:: Tasks ::
**a.** In the Mr. Kim transcript, what award is Janet receiving?
**b.** Pick up the Mr. Kim transcript where it stops and carry on with the scene.

:: Provided passage ::
● ● ● ● ● ● ●

Mr. Kim. It is me, Enrique.

Yah, I know. You don't have to announce.

You've probably noticed, I haven't been in much lately.

No, not really.

I know that is your pride speaking.

But, uh, this thing between us, it must end.

I don't know what you talking.

I've chosen to end my boycott of your store, even though...

Hurtful words have been said on both sides.

I don't remember any words.

On both sides.

So I am here to...

Stop.

What?

Just stop.

That's why I'm here. To stop the feud. (CHUCKLES)

And I need orange juice.

You looking for lots of orange juice.

No, I'm looking for a hug, Mr. Kim.

I want to bury the hatchet.

Yah, I don't think so.

I can wait here all day.

(GRUNTS) No customer allowed behind counter.

Air Enrique coming in for a landing!

(GRUNTS)

Oh, I don't like how that feels.

Why you still doing then?

How long have you had that lump?

"Lump"? Where?

Right... Right here. Does this hurt?

I'll palpate it.

What? No PalPay.

What did you PalPay? I don't like a PalPay.

No, "palpate" it. It means to touch.

Mr. Kim, I'm a nurse.

And in my professional opinion as a nurse, you should see a doctor.

(THEME MUSIC PLAYING)

So, it's the same cereal but it comes in these little individually wrapped, personal portion, little boxes and there's a bunch of them.

Size we have is the size we have.

Oh, okay.

So you don't carry the little boxes?

Yeah.

We hiding ones you wanting unless you know secret password.

Appa! Sorry, we don't have. You still want that one?

No...

I'm okay. Thanks anyway.

Okay, bye-bye.

(DOOR OPENING)

What's your problem today?

(SCOFFS)

Good news.

Oh, good news. What is?

It seems your daughter has been invited to the dean's awards ceremony. 'Cause...

I'm getting the Eleanor Bradshaw Award for Excellence!

Can you believe it?

(GASPS) Oh, that's so good, Janet!

A first-year student has never received it.

You hear, Appa?

Of course, I hear. I'm right here.

So say "congratulate."

I was going to say "congratulate" when you tell me to do what I was going to do.

So do.

I was going to!

What's your problem?

Ah, you, what's your problem?

You always interrupt every time.

I just thought you might want to know, or even come, but maybe you don't want to.

Oh!

So now I not even good enough to come to award?

(SCOFFS) Perfect day just get worse.

Appa!

(THUDS)

What was that?

(CHUCKLES) You know your Appa.

You what's most important. I so proud of you, Janet.

(SNIVELS)

It's just an award, Umma.

You is award.

(HIP-HOP MUSIC PLAYING)

I like mayonnaise.

Yeah, but a tuna sandwich is tuna and a little bit of mayonnaise. Look at this.

You've completely gone the other way.

It's how I like it.

How do you eat like this and look like that?

Hey, I need your help.

I've narrowed it down to these two dresses for tonight.

What do you think?

Flowers. Definitely.

● ● ● ● ● ● ●

:: Raw data ::
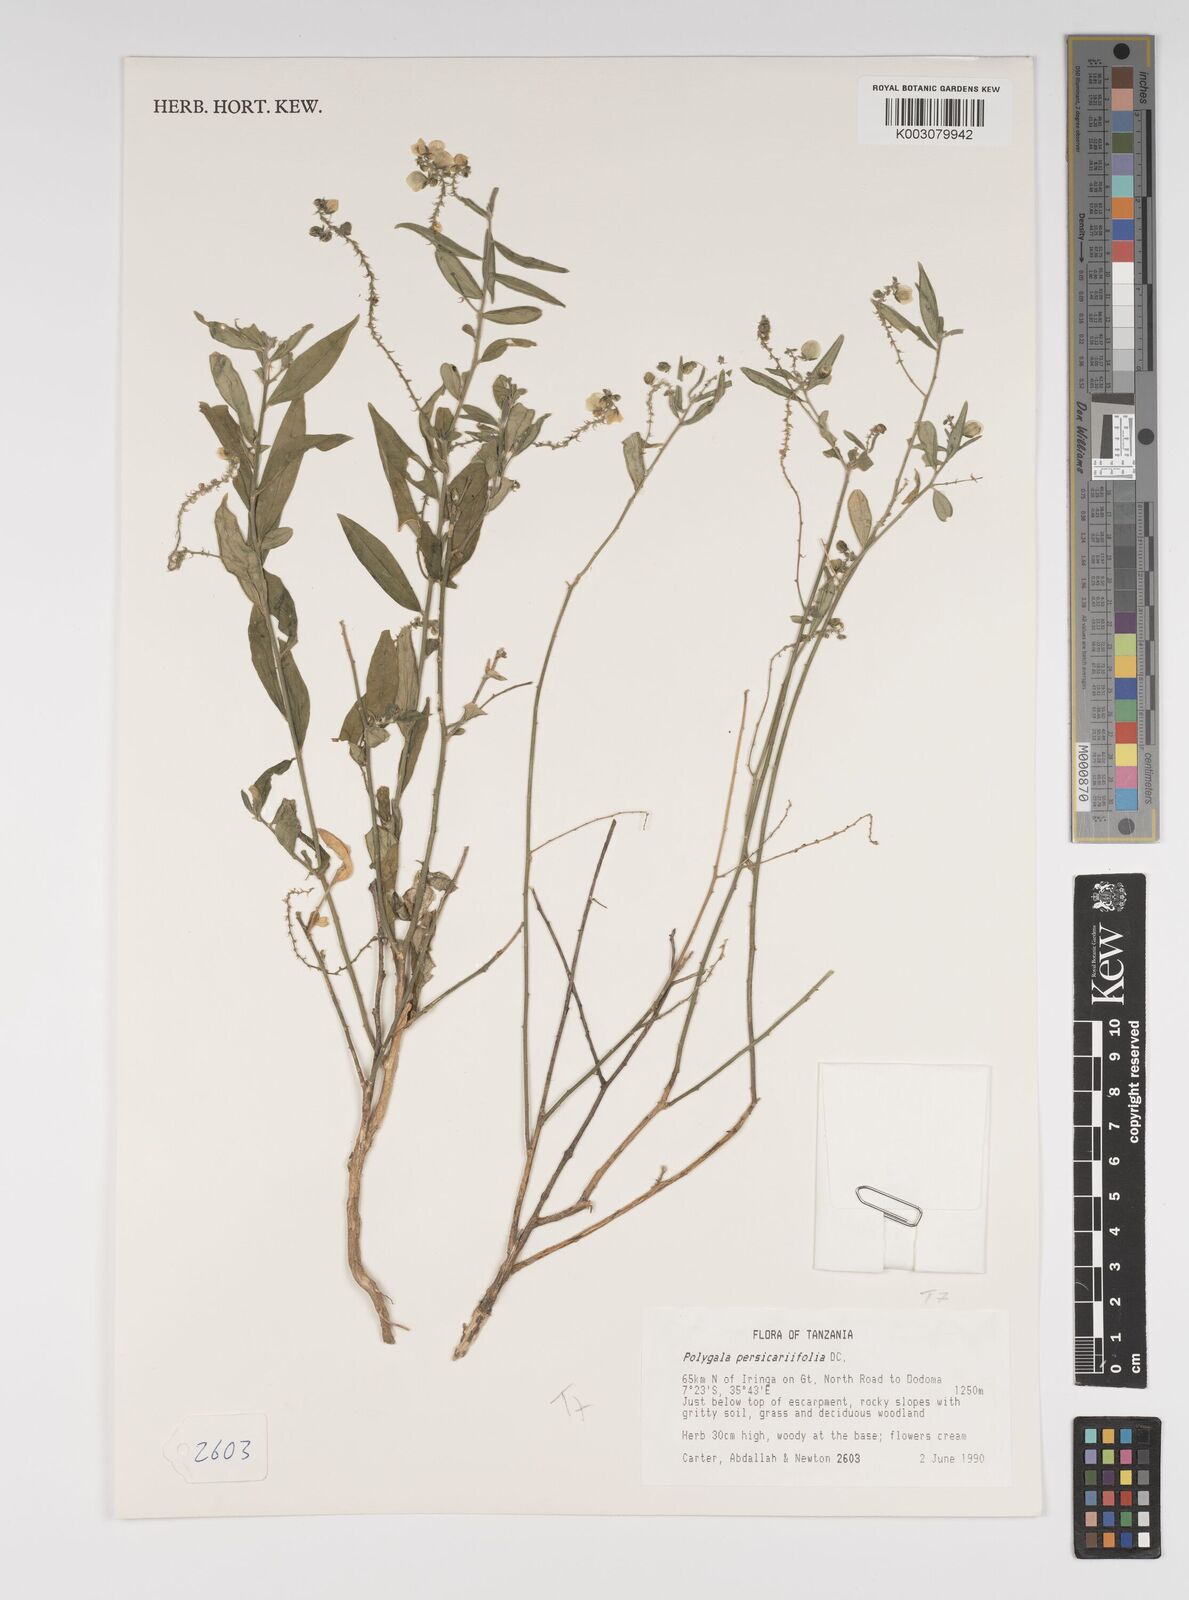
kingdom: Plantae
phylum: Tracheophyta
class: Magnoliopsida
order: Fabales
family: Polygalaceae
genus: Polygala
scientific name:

● ● ● ● ● ● ●

:: Answers provided ::
**a.** The Eleanor Bradshaw Award for Excellence.

**b.**
I know, right? (CHUCKLES)

(IN BRITISH ACCENT) We're gonna have a blooming good time.

I don't know why I said that.

It's perfect. You'll look great.

Thank you.

Orange you glad I kept the receipt for this one?

Okay. (GIGGLES)

(MIMICS EXPLODING)

Oh, relax.

It's not what you think.

Oh!

So you're not going on a date with our boss?

It's a management symposium. It's work.

Yeah. That was no work dress.

Whatever.

A few weeks ago, you told Shannon your Umma was dying so you wouldn't have to go to a Raptors game with her.

The Raptors!

I gotta go, for the job.

What?

What?

No!

No, no, no, no, no, no, no, no, no, no, no, no, no, no.

Shannon?

She's actually really nice.

You think you know a guy. Grow up together, share an apartment, wear each other's underwear.

You wear my underwear?

It's a metaphor, but, yeah, I do.

I was wondering why they're always in the laundry.

Don't change the subject.

Stay away from my underwear.

Tell Shannon that.

You know I see TV show last night about a man, perfect healthy, very handsome, and then he, uh...

Find a strange lump on back.

Yes! I saw that very program.

Really?

He was very chubby and he had a lump on his neck the size of a plump melon.

(CHUCKLES) And you saw what happened when they tried to remove it.

He was happy.

He hemorrhaged from the severed blood vessels feeding that bocce-ball sized lump.

Oh, that's a different TV show.

In this one, man not die.

Oh, that is like the other one I saw then.

Again, tumour the size of a baby's head.

But this thing kept growing until the man couldn't walk, couldn't talk.

Couldn't have sex with his wife.

Yeah. I don't think that's the one I talking about.

It's amazing how quickly these things happen.

Remember Mr. Singh?

Monday, we are on the golf course.

Tuesday, he goes to the hospital for a simple procedure.

Friday, we're at his funeral.

The irony was that Mr. Singh broke 80 that day.

The game of his life.

Huh.

Oh, there you are.

Hi. (CHUCKLES)

Hey.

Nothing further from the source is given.